* **Exercise 1**
Translate this sentence from the review of the Istvan Kantor exhibition into Spanish: "Beyond his intent to shock, Kantor opens vital questions concerning technological oppression and the failure of revolution."
* **Exercise 2**
Write out the part of the review of the Istvan Kantor exhibition that starts at "At the AGYU" and ends at "the beleaguered leader.", without changing anything.

ISTVAN KANTOR at the Art Gallery of York University (N145 Ross Building, 4700 Keele), through April 3. 416-736-5169. Rating: NNNN Rating: NNNN


The myths around Governor General’s Award-winning artist Istvan Kantor work both for and against him. All press being good press, his splattering his signature “Blood X” on museum walls garners attention, but it can also reduce the significance of his work to mere shock value.

Beyond his intent to shock, Kantor opens vital questions concerning technological oppression and the failure of revolution.

At the AGYU , he’s showing his new installation, Spielraum/Playroom – Remains Of A Revolution, along with a seizure-inducing feature-length video, Lebensraum/Lifespace – Spectacle Of Noise. Both are jarringly loud and mesmerizing.

The quick-cut video seems to be a broadcast by displaced people fighting for a place to live. Sex obsessed, they adapt scraps of technology to a kind of techno-fucking, all to a soundtrack of machine noise that drives home their thrusting. Kantor takes the role of the beleaguered leader.

Speilraum/Playroom begins with a video screened in a musty old army tent. Scrolling text tells of a revolution over shots of people wired together, writhing on the ground.

Behind, a huge mound of old filing cabinets divides the space. Kantor has a filing cabinet fetish, and his work sexualizes information storage by focusing on the drawers’ in-out motion.

Climb a staircase over the broken cabinets and there’s a slide down the other side. At the bottom, another filing cabinet stands under three video screens. Two show Kantor from different angles, restrained and wired into a chair, and the third plays footage of whoever recently slid down the slide. The flickering videos can be manipulated forward and backward by opening and closing the drawers, depicting information technology as a means of control.

* **Recorded information**
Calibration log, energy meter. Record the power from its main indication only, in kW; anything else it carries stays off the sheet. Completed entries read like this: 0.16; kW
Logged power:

* **Final answer 1**
Más allá de su intención de escandalizar, Kantor plantea preguntas vitales sobre la opresión tecnológica y el fracaso de la revolución.

* **Final answer 2**
At the AGYU , he’s showing his new installation, Spielraum/Playroom – Remains Of A Revolution, along with a seizure-inducing feature-length video, Lebensraum/Lifespace – Spectacle Of Noise. Both are jarringly loud and mesmerizing.

The quick-cut video seems to be a broadcast by displaced people fighting for a place to live. Sex obsessed, they adapt scraps of technology to a kind of techno-fucking, all to a soundtrack of machine noise that drives home their thrusting. Kantor takes the role of the beleaguered leader.